¹ Rheoscience, Department of In Vivo Pharmacology, 2730 Herlev, Denmark
² Department of Infectious Diseases, Faculty of Health Sciences, Centre of Inflammation and Metabolism
³ Department of Clinical Immunology, Faculty of Health Sciences, Rigshospitalet, 2100 Copenhagen, Denmark
⁴ Department of International Health, Immunology and Microbiology, Faculty of Health Sciences, University of Copenhagen, 2000 Copenhagen, Denmark
⁵ Steno Diabetes Center, 2820 Gentofte, Denmark
⁶ Faculty of Health Sciences, University of Aarhus, 8000 Aarhus, Denmark

(Correspondence should be addressed to A Steensberg; Email: asee{at}novonordisk.com)

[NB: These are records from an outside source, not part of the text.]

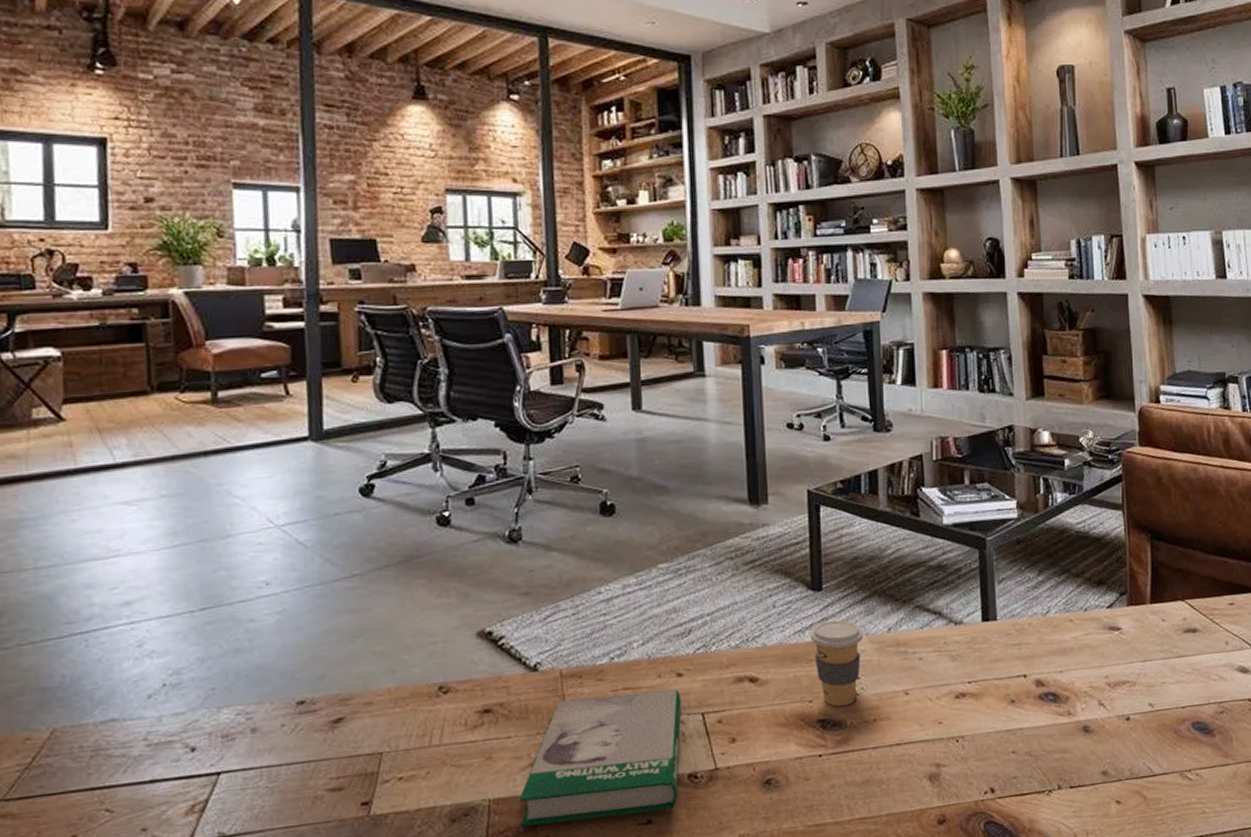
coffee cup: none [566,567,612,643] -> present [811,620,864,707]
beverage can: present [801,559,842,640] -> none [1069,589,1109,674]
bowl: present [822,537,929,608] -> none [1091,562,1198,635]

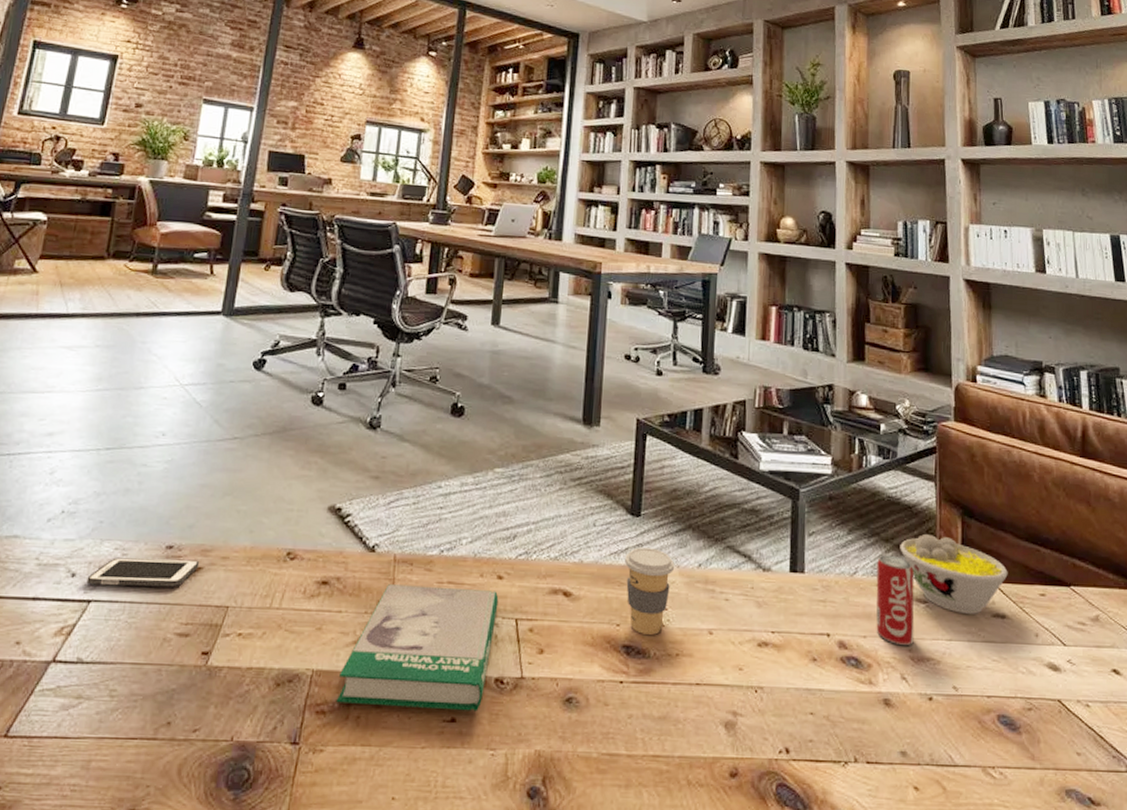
cell phone: none [210,711,340,757] -> present [86,557,200,587]
beverage can: none [1069,589,1109,674] -> present [876,555,915,645]
bowl: none [1091,562,1198,635] -> present [900,533,1008,614]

Interleukin-6 (IL6) is critically involved in inflammation and metabolism. About 1% of people produce IL6 autoantibodies (aAb-IL6) that impair IL6 signaling in vivo. We tested the hypothesis that the prevalence of such aAb-IL6 is increased in type 2 diabetic patients and that aAb-IL6 plays a direct role in causing hyperglycemia. In humans, the prevalence of circulating high-affinity neutralizing aAb-IL6 was 2.5% in the type 2 diabetic patients and 1% in the controls (odds ratio 2.5, 95% confidence interval 1.2–4.9, P=0.01). To test for the role of aAb-IL6 in causing hyperglycemia, such aAb-IL6 were induced in mice by a validated vaccination procedure. Mice with plasma levels of aAb-IL6 similar to the 2.5% type 2 diabetic patients developed obesity and impaired glucose tolerance (area under the curve (AUC) glucose, 2056±62 vs 1793±62, P=0.05) as compared with sham-vaccinated mice, when challenged with a high-fat diet. Mice with very high plasma levels of aAb-IL6 developed elevated fasting plasma glucose (mM, 4.8±0.4 vs 3.3±0.1, P<0.001) and impaired glucose tolerance (AUC glucose, 1340±38 vs 916±25, P<0.001) as compared with sham-control mice on normal chow. In conclusion, the prevalence of plasma aAb-IL6 at levels known to impair IL6 signaling in vivo is increased 2.5-fold in people with type 2 diabetes. In mice, matching levels of aAb-IL6 cause obesity and hyperglycemia. These data suggest that a small subset of type 2 diabetes may in part evolve from an autoimmune attack against IL6.